A smoother and smarter healthcare
Imagine that you go to your doctor's appointment, and that your doctor already knows how you have been feeling lately. Imagine that they can see what you report about your well-being, that you were extra tired and in pain for a period, or that you actually felt fine. Imagine not even having to go to the visit, because you both agree that the treatment is working.
Studies are currently underway in the US on how Elsa can be used in, and improve, the care of people with RA. The study examines how the patient's well-being can be coordinated and controlled in a better way, so that the patient can ultimately have an easier and healthier everyday life. By using both the patient's and the doctor's time smarter, the patients who need quick help can get it, while the patients who don't need a visit at all right now can use their time for something else.
“I myself have a chronic diagnosis and know what it's like to try to get help within healthcare, how challenging it can be and that you often have to do the work yourself,” says Sofia Svanteson, co-founder and CEO of Elsa Science.
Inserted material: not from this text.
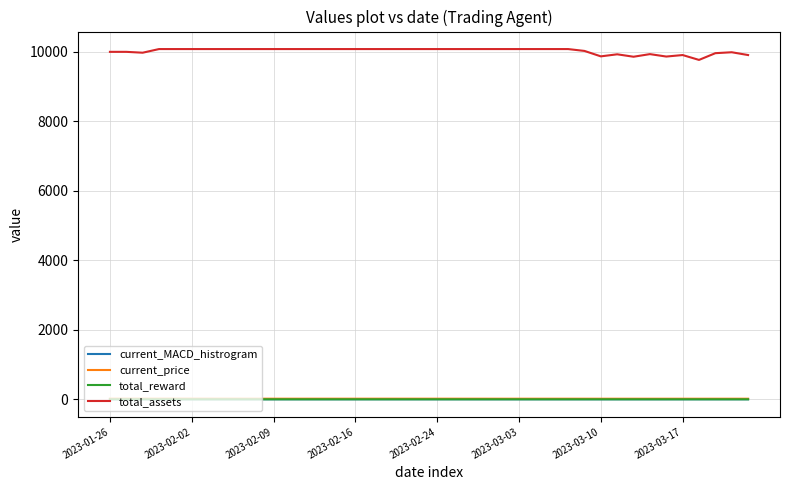

What is the maximum value shown in the chart?

10079.9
Sofia has been an entrepreneur for more than 20 years, and says she barely knows what it's like to have a regular job.
“I have a great interest in supporting people with chronic diagnoses to better understand their situation and thus be able to take control, which could lead to a more equal and personalized healthcare. My driving force is to try to make a difference and solve problems so that society can develop in the right direction.”
A faster path to the right treatment
When it comes to rheumatic diseases, we know that it is important that a person who has received a rheumatic diagnosis gets effective treatment as soon as possible. But there are not enough rheumatologists, and healthcare does not always keep up with either new patients or people who have had the disease for a long time, in the way that would be desirable.
“Elsa's solution relieves and facilitates for healthcare personnel. While the patient logs and gets better control of their situation, the doctor is simultaneously given the opportunity to see what is happening between visits and can care for their patient remotely. It is faster to find the right treatment when you can follow the patient this way,” Sofia explains.
“We also know that many people living with rheumatic disease wish for just this, to be able to easily share with healthcare how they feel, and to be listened to based on what they report.”
Will Elsa's solution spread to more clinics in the US, and also to other countries, such as Sweden? Sofia is very hopeful.
“That is absolutely our ambition! And we want it to go much faster than the 17 years it takes on average for scientific research to be translated into practice in healthcare. Now we are doing everything we can to gather knowledge through our studies, so that more patients in more countries can have a smoother everyday life.”